- _PROBLEM STATEMENT_
Copy every line from the data below in which the string "letter" can be found.

Code change snippets

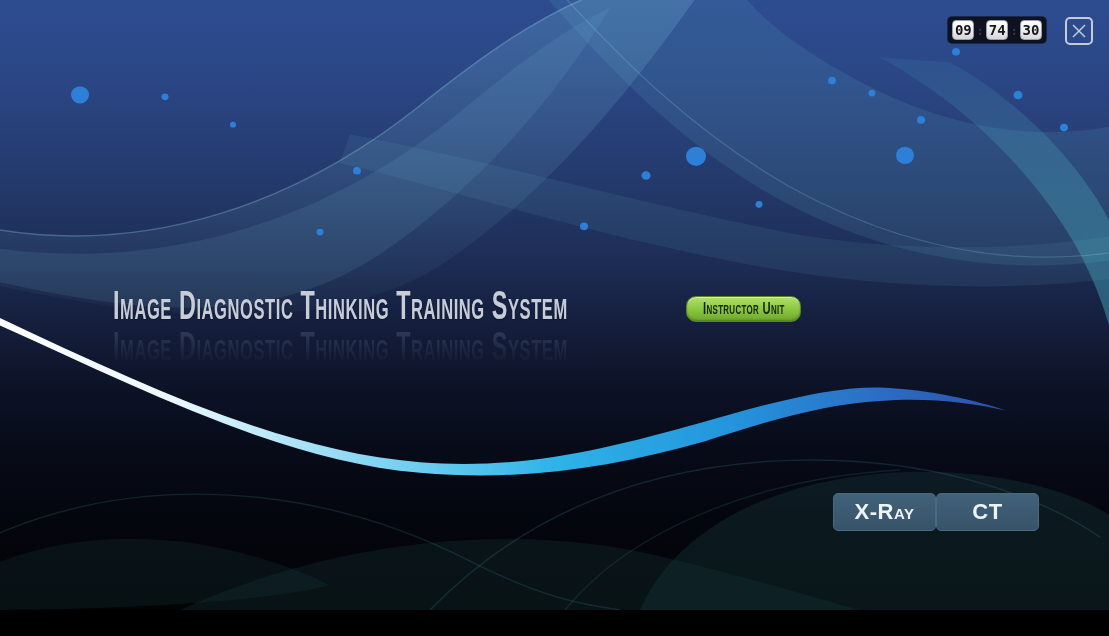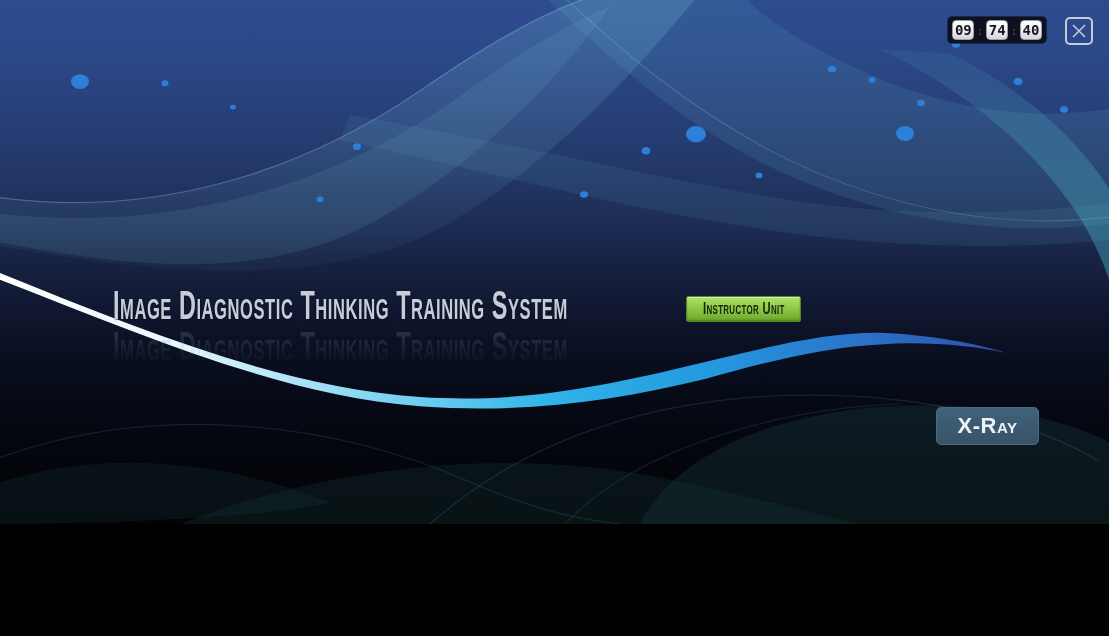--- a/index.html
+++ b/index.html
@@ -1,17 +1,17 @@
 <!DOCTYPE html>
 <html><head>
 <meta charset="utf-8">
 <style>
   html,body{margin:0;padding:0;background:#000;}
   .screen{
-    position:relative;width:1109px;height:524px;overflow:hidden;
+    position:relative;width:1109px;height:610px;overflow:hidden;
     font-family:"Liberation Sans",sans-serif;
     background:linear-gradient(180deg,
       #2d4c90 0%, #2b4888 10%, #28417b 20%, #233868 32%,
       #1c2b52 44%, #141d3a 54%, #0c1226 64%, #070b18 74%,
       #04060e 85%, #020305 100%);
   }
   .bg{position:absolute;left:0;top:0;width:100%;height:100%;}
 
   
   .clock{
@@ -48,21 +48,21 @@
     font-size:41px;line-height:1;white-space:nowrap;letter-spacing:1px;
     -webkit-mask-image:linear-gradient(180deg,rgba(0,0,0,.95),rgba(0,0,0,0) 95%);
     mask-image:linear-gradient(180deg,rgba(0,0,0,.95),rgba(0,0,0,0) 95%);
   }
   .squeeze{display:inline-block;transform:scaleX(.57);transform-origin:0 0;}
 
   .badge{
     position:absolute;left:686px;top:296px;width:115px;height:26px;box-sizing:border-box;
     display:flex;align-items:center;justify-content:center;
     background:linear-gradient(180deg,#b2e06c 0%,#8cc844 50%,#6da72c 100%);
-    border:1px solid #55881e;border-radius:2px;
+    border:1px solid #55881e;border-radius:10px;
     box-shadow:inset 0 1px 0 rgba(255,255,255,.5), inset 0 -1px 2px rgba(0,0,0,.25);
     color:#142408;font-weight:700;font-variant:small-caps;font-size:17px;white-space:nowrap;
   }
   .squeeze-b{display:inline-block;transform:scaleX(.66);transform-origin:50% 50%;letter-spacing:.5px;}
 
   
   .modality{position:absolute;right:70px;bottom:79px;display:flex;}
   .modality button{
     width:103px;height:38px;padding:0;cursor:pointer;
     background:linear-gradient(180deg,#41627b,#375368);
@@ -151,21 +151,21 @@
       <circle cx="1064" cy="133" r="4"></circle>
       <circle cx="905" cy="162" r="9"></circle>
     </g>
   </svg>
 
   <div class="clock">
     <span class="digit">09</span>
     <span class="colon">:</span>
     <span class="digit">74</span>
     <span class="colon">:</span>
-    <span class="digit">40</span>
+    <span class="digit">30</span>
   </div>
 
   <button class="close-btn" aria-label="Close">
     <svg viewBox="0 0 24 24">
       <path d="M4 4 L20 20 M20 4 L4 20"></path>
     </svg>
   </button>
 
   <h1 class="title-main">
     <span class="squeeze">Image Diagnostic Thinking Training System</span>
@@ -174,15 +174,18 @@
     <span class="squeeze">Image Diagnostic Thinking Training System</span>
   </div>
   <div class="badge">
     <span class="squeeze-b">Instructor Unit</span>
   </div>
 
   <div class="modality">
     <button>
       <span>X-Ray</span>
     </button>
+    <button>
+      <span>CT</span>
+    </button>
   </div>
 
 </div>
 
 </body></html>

- _FINISHED TASK_
     font-size:41px;line-height:1;white-space:nowrap;letter-spacing:1px;
   .squeeze-b{display:inline-block;transform:scaleX(.66);transform-origin:50% 50%;letter-spacing:.5px;}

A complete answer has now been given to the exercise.